[Collected data]
※ ※ ※

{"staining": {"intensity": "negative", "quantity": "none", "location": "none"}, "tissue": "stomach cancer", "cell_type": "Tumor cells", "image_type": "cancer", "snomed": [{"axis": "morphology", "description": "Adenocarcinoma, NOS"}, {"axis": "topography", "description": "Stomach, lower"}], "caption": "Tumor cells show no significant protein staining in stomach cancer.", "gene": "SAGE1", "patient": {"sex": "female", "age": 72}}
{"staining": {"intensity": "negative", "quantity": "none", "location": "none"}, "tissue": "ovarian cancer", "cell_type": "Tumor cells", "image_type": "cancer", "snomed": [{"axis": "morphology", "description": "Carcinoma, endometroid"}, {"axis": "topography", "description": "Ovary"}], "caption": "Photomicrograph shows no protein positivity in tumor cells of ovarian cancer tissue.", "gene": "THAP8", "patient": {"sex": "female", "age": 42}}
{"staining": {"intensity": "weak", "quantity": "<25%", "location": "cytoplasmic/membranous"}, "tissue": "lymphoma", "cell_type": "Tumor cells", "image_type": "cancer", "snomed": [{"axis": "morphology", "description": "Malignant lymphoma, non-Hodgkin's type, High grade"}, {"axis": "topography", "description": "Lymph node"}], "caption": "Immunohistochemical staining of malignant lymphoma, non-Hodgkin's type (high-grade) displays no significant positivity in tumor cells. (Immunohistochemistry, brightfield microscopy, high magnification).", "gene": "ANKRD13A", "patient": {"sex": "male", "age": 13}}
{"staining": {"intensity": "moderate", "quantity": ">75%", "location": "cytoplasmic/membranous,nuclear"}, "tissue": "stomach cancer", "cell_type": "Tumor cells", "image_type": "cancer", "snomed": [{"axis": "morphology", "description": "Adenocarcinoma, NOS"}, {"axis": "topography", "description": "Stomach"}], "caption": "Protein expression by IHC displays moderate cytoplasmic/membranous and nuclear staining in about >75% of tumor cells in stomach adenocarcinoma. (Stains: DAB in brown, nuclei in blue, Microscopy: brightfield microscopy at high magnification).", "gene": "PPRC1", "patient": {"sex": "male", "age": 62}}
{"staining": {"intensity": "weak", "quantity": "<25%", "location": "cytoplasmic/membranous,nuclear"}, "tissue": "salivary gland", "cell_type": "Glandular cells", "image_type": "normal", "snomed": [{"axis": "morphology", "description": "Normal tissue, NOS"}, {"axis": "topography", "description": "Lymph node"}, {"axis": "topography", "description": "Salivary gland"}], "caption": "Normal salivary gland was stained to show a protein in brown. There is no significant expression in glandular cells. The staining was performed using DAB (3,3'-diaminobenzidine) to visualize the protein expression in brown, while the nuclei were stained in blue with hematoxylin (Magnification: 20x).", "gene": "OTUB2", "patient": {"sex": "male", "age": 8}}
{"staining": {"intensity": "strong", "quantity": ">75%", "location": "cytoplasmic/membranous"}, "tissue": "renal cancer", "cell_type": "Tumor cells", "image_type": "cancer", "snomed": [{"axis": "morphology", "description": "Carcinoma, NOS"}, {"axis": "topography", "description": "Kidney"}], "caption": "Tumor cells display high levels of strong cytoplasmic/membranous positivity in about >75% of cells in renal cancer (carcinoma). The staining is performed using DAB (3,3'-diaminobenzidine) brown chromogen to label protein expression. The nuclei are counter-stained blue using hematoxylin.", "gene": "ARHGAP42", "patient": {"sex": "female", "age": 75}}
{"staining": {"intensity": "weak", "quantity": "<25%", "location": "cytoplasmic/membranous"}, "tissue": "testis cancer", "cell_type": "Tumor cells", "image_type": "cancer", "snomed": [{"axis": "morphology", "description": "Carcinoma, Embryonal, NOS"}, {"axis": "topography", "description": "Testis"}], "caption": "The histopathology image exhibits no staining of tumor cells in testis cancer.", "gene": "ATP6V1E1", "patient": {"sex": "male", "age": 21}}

※ ※ ※

■ What needs to be done
Lines that contain the word "Adenocarcinoma": how many are there in the data? Give the number and nothing else.

■ Exercise output
2